Steve Grobman, senior VP and CTO, McAfee, talks about how to maximise the effectiveness of defense technologies and thwart the evasion techniques of bad actors.
McAfee’s latest threat report says bad guys are also leveraging new tech such as AI to evade detection. How can we deal with this challenge?
This is a problem the industry has had for decades – attackers building tools and changing it enough to evade the existing software. Now, our approach is different. Because we are able to update things like threat intelligence when there is an attack and even if it’s successful once, we are able to quickly add defensive capabilities for it. One of the challenges with solutions exclusively focused on machine learning is that they need additional training or need to look for new threat vectors. We use multiple technologies to defend against that kind of scenario.
Is it a good idea to automate security operations and how important is the human factor?
Yes, you need the human element, especially in organisations that are likely to be targeted. What I am alluding to is clearly we need to defend consumers and it is very difficult to get consumers to understand the nuances of security. But, organisations need to work with technology to optimise it for their environments and look for new threat scenarios that are potentially unique to them.
Is it time to plan to fail and limit the damage?
I think it’s important to understand there are different levels of a breach and every organization has a risk curve. What I mean by that is every enterprise is going to have a high probability of a small breach. When I think about cybersecurity, the objective is not to eliminate risks but to understand what are the actions you can take to lower risks.
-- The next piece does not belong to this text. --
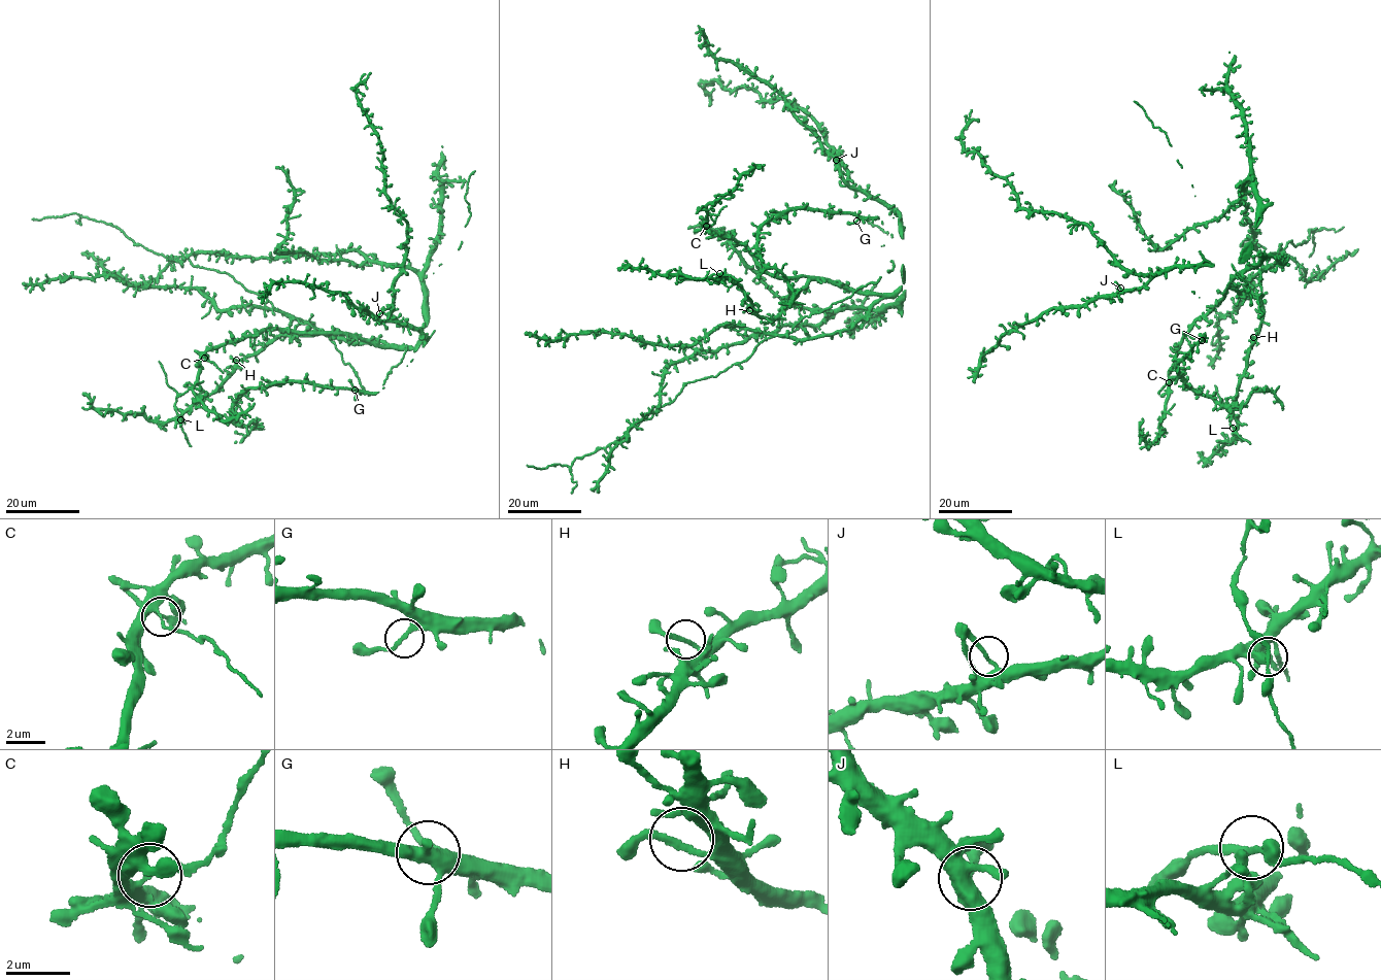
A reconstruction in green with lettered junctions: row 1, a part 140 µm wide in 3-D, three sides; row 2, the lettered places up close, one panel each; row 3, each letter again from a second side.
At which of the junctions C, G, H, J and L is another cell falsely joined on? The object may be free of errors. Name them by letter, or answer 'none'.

Do you advocate a zero-trust security model?
Models are good for thought process but it’s important not to be beholden to a particular model – understanding the unique requirements of an organization is more critical. I will give you an example of my own internal security group at McAfee and our CISO works for me. His previous job was in an energy company. Now, if you look at the two companies, McAfee is a high-tech engineering company compared to the highly regulated nuclear energy company where he was working before. The way you think about running those two environments is very different. There is no one right answer because it is very situational and if you ask me, thinking about risk as a spectrum of impact is one of the most important things you can do.
Can AI and machine learning help us to find the needle in a needle stack?
To a large degree, yes. But, part of the problem is that there is a massive amount of data and finding the right data is what really matters. Even with AI and ML, we get many potential candidate situations that are malicious. Let me give you an example of behavioural analytics, which is a hot topic today. One of the classic examples given is that an employee typically works from 8-5 and all the sudden there is a spike of them doing something at 3 in the morning, which raises the flag. What if that was the day when their boss called them for some report that is required urgently and they were working at that hour? There is a lot of false positives in security and I do think we have good data science tools at our disposal to manage this problem.
We have seen a surge in DDoS attacks lately. Why aren’t we able to prevent this type of attacks?
I would say DoS attacks with DDoS being one variant. Doing harm to an organization is something we are seeing new variants of. We have all these disk wipers and ransomware campaigns that hold systems to ransom as opposed to data. It is always easy to detect malicious activity but denial of service or disruption to a system is a difficult category to react to.